Also, remember when Animal Kingdom Lodge first opened, one could not go walk around that resort unless you were a registered guest, visiting a registered guest or holding a meal reservation.  So there is precedent for Disney restricting access for people who are resort guests.

It will be interesting to see how Disney handles this at Aulani.

H


----------



## Werner Weiss (Sep 6, 2011)

heathpack said:


> A friend of mine was staying at the JW around the Opening Day hoopla.  She wanted to just walk through & take a look but were told no, although she had the impression she was possibly trying on a press day before the official soft opening day- however she was told "registered guests only to walk onto property."
> 
> Also, remember when Animal Kingdom Lodge first opened, one could not go walk around that resort unless you were a registered guest, visiting a registered guest or holding a meal reservation.  So there is precedent for Disney restricting access for people who are resort guests.
> 
> ...


Aulani had Disney cast members as registered guests for around a week before the official, public opening on August 29. Perhaps your friend tried to visit on one of those pre-opening days.

According to Disney’s Aulani resort opens to packed house at the KHON-2 website:

Although the beach and pool areas at the resort as well as restaurant and lounges are open to the general public, there are some restrictions.

“For our hotel guests we do wrist band them so they can use the water slides and the pools and they have exclusive use of those,” said [Disney publicist John] McClintock.  “We do invite everyone to come and enjoy what’s available.”​


----------



## frank808 (Sep 6, 2011)

Aulani guests must change writsbands everyday.  They use a plastic clip on wristband.  
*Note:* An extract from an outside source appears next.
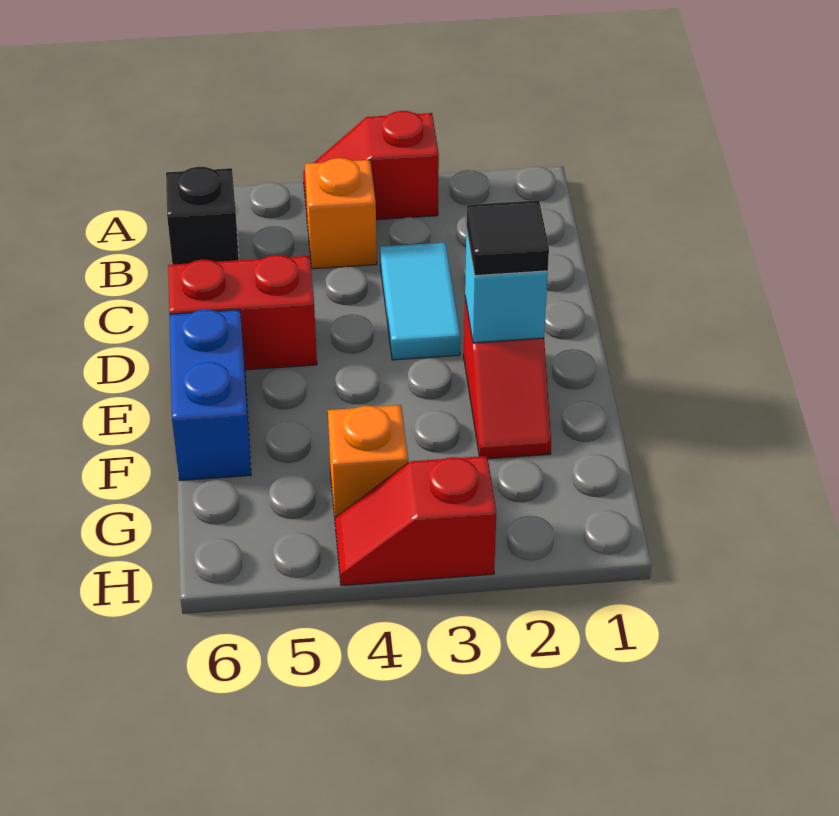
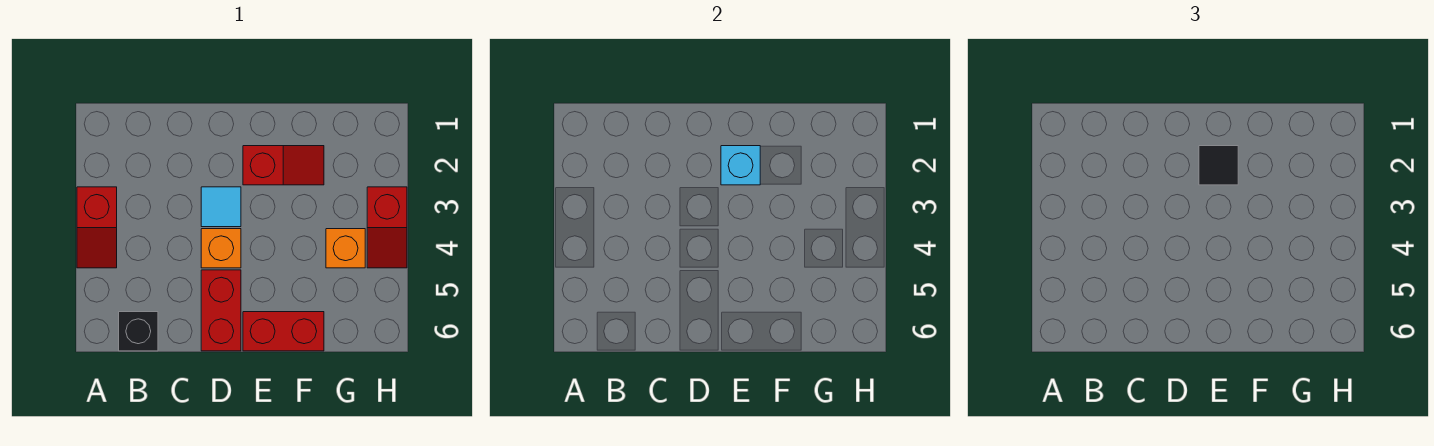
orange 1x1 brick [305,158,377,269] -> orange 1x1 brick moved to [201,229,241,268]
cyan 1x2 tile [380,243,460,360] -> cyan 1x1 tile [201,187,241,227]
blue 1x2 brick [169,309,251,481] -> red 1x2 brick [243,312,324,351]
MKO uses a paper wristband for guests and a rubber wristband for owners.  They change colors of the wristbands everyweek.


----------



## larryallen (Sep 12, 2011)

frank808 said:


> MKO uses a paper wristband for guests and a rubber wristband for owners.  They change colors of the wristbands everyweek.



When I was at MKO in February everybody got rubber wristbands. Different color for owner or guests. The year prior they had paper wristbands for guests.


----------



## jancurious (Sep 12, 2011)

We are staying at Marriott Ko Olina and just did the Disney "open house" today.  They can not sell points right now because they have filed with the state of Hawaii to raise maintenance fees and are waiting for that approval to come through.  

The property is gorgeous.  Our sales representative told us it cost $1 Billion to build and I can believe it.

There is a locked gate from the lagoon into the resort that you can only access if you have a room key.  

As far as the Ko Olina wristband discussion - rubber bands for owners & traders (yellow for owner - pink for trader).  We have also seen paper ones that appear to be renters.

Jan


----------



## tandemrider (Sep 26, 2011)

What about guest of owners?  What color/type of wrist bands at MKO?


----------